Bu felaketler neden başımıza geldi. Hiç düşündük mü , Suçlu kim diye?
Bu felaketler neden başımıza geldi. Hiç düşündük mü , Suçlu kim diye?
Aslında suçlu belli.
Üzülerek belirtmeliyim ki maalesef suçlu bizleriz.
Nasıl mı?
Hemen söyleyeyim.
Arş'ı Ala'yı titreten;
Hangi mazlumun,
Hangi yetimin,
Hangi ananın, babanın,
Hangi dilsiz hayvanın,
Hangi kundaktaki bebeğin,
Hangi iftiraya uğramış bir kadının zulümlere maruz kaldığı sesleri duyduk.
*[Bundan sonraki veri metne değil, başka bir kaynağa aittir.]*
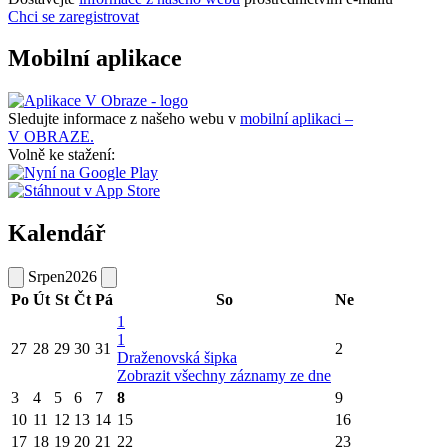
Chci se zaregistrovat
Mobilní aplikace
Sledujte informace z našeho webu v
mobilní aplikaci –
V OBRAZE.
Volně ke stažení:
Kalendář
Srpen
2026
Po
Út
St
Čt
Pá
So
Ne
1
1
27
28
29
30
31
2
Draženovská šipka
Zobrazit všechny záznamy ze dne
3
4
5
6
7
8
9
10
11
12
13
14
15
16
17
18
19
20
21
22
23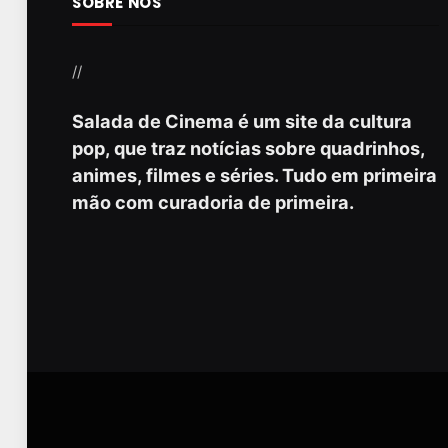
SOBRE NÓS
//
Salada de Cinema é um site da cultura
pop, que traz notícias sobre quadrinhos,
animes, filmes e séries. Tudo em primeira
mão com curadoria de primeira.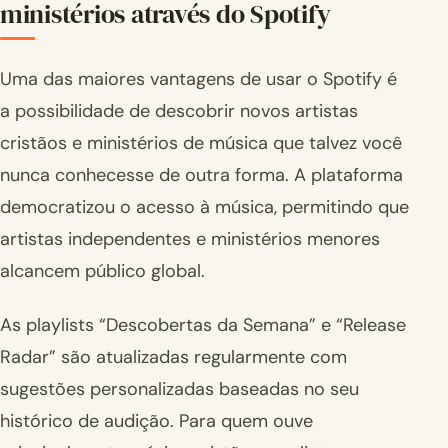
ministérios através do Spotify
Uma das maiores vantagens de usar o Spotify é
a possibilidade de descobrir novos artistas
cristãos e ministérios de música que talvez você
nunca conhecesse de outra forma. A plataforma
democratizou o acesso à música, permitindo que
artistas independentes e ministérios menores
alcancem público global.
As playlists “Descobertas da Semana” e “Release
Radar” são atualizadas regularmente com
sugestões personalizadas baseadas no seu
histórico de audição. Para quem ouve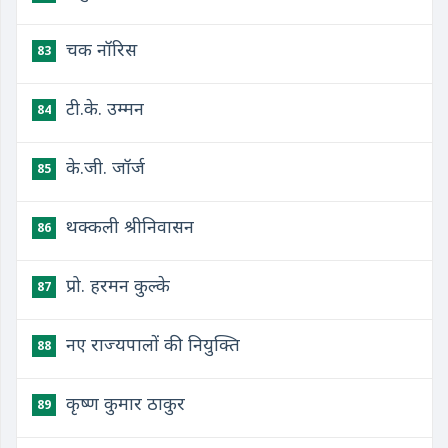
चक नॉरिस
83
टी.के. उम्मन
84
के.जी. जॉर्ज
85
थक्कली श्रीनिवासन
86
प्रो. हरमन कुल्के
87
नए राज्यपालों की नियुक्ति
88
कृष्ण कुमार ठाकुर
89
Üstelik bunlar yetmiyormuş gibi;
Vicdanlarımız köreldi merhamet bitti
Sevgi, saygı bitti
Helal kazanç bitti
Dostluk, kardeşlik bitti
Şükür bitti
Aza yetinme bitti
Paylaşmak bitti
Vefa bitti
Ve en önemlisi insanlık bitti.
Yetmedi !
Harama el uzatıldı sustuk
Kadınlar öldürüldü sustuk
Çocuklara kadınlara tecavüz edildi sustuk
Emeğin hakkını yiyenlere sustuk
İnsanlara yapılan zulümlere sustuk
Haksızlığa sustuk
Yapılan gıybetlere, iftiralara ve yalanlara sustuk. Kısacası biz her şeye sustuk. Ve " Bana dokunmayan yılan bin yıl yaşasın'' dedik. Ama sıranın bize geleceğini unuttuk.
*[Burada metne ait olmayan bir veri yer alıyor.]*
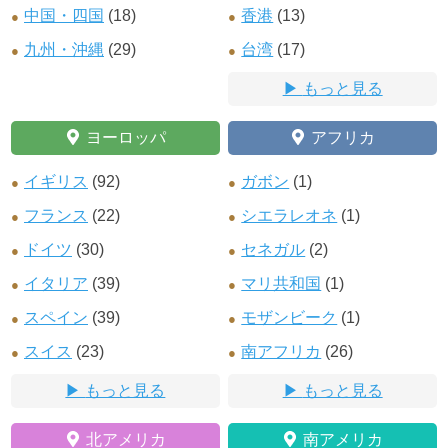
中国・四国
(18)
香港
(13)
九州・沖縄
(29)
台湾
(17)
もっと見る
ヨーロッパ
アフリカ
イギリス
(92)
ガボン
(1)
フランス
(22)
シエラレオネ
(1)
ドイツ
(30)
セネガル
(2)
イタリア
(39)
マリ共和国
(1)
スペイン
(39)
モザンビーク
(1)
スイス
(23)
南アフリカ
(26)
もっと見る
もっと見る
北アメリカ
南アメリカ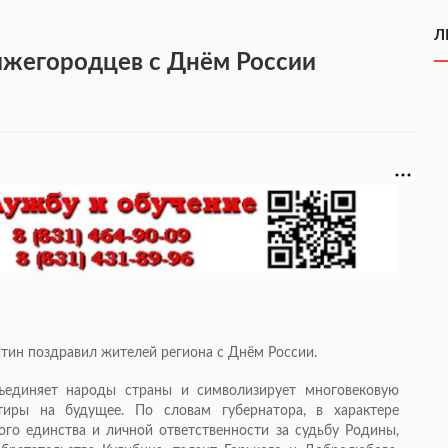
Л
ижегородцев с Днём России
тин поздравил жителей региона с Днём России.
ъединяет народы страны и символизирует многовековую
тиры на будущее. По словам губернатора, в характере
го единства и личной ответственности за судьбу Родины,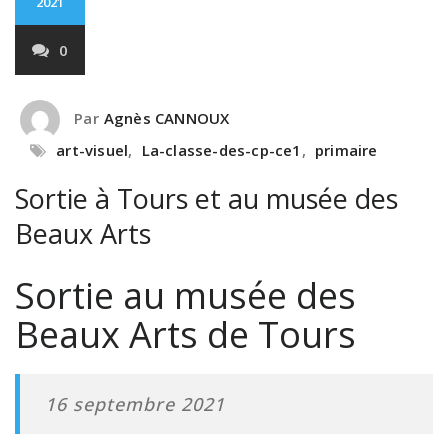
2021
0
Par
Agnès CANNOUX
art-visuel
,
La-classe-des-cp-ce1
,
primaire
Sortie à Tours et au musée des
Beaux Arts
Sortie au musée des
Beaux Arts de Tours
16 septembre 2021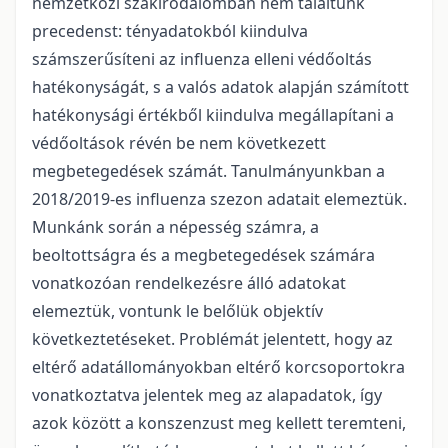
nemzetközi szakirodalomban nem találtunk
precedenst: tényadatokból kiindulva
számszerűsíteni az influenza elleni védőoltás
hatékonyságát, s a valós adatok alapján számított
hatékonysági értékből kiindulva megállapítani a
védőoltások révén be nem következett
megbetegedések számát. Tanulmányunkban a
2018/2019-es influenza szezon adatait elemeztük.
Munkánk során a népesség számra, a
beoltottságra és a megbetegedések számára
vonatkozóan rendelkezésre álló adatokat
elemeztük, vontunk le belőlük objektív
következtetéseket. Problémát jelentett, hogy az
eltérő adatállományokban eltérő korcsoportokra
vonatkoztatva jelentek meg az alapadatok, így
azok között a konszenzust meg kellett teremteni,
Oysa hadis-i şerif şöyle buyuruyordu "Haksızlık karşısında susan dilsiz şeytandır” dese de biz yine de dilsiz şeytanlığı kabul ederek sustuk.
Velhasıl kelam sırf susmalarımız yüzünden kötü bir alamete doğru gittik ve daha da son hızla devam ediyoruz. Yani gidişat iyi bir gidişat değil. Allah beterinden korusun diyeceğim ama bundan beteri olur mu?
Olur mu olur.
Örneğin bu yaşadığımız depremde deprem değil kıyamet gibiydi. Belki de bir işaretti.
Allah bizi rahmeti ve merhametiyle korusun inşallah. Yoksa temiz bir tarafımız yok. Ölenlere rahmet kalanlara baş sağlığı diliyorum.
Allah'a emanet olun.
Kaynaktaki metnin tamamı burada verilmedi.